Even if I imagine that I previously got the “consequence” field wrong, this would not explain more than twice the difference between the number of SNPs and the number of rows in the dataset.

Even if I have completely non-overlapping 3 samples in the data, that still doesn’t explain the issue.

Are there any ideas?:face_with_monocle:

I’m not a geneticist, but I don’t see the problem yet. I don’t know where the consequence label came from, so I can’t comment on its accuracy. If it’s annotated from some outside source, its values need not correspond to the particular samples you have.
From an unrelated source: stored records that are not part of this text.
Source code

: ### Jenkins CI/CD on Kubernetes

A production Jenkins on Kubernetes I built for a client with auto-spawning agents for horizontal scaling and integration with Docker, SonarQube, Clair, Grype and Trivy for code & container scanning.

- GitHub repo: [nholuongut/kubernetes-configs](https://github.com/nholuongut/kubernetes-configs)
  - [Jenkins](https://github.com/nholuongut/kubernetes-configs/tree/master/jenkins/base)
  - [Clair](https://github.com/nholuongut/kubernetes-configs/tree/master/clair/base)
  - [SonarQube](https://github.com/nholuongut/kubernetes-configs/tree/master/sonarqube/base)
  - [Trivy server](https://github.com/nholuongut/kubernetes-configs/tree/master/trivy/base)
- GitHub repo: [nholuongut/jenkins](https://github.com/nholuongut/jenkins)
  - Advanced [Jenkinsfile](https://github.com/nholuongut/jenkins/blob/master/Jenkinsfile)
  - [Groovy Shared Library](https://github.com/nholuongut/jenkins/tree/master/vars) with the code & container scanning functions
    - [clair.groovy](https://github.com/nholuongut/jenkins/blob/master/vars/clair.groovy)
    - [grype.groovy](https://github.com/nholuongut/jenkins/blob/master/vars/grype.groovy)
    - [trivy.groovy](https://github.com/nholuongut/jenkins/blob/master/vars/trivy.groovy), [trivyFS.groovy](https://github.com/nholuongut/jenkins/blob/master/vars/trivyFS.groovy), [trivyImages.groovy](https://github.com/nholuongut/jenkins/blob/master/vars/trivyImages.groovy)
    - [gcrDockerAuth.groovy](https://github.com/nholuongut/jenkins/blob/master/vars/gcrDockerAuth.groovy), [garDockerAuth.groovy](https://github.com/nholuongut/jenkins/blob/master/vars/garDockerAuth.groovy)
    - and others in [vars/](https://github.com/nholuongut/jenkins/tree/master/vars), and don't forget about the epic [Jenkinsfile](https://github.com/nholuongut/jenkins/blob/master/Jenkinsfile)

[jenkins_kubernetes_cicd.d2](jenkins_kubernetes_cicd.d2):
You have 147214 variants, n_snp says for each of them you have around 22k variants where the alternate allele is present. So it seems there must be some rows of this dataset where none of the three samples has an alternate allele. That’s possible if this MatrixTable was made by taking a VCF with more than three samples and filtering it down to just 3 samples. You might consider filtering this dataset down to only variants where at least one of your three samples is not hom ref and see how many variants remain.

Thanks, @johnc1231.
Yes, that sounds reasonable and pretty much answers my question. These three samples is indeed a subset. But why does hl.summary_variants still give information about 147214 SNPs?

A “variant” in hail is a pair of a locus and an alleles array. I believe we determine whether something is a “SNP” entirely based on that alleles array for each vairant.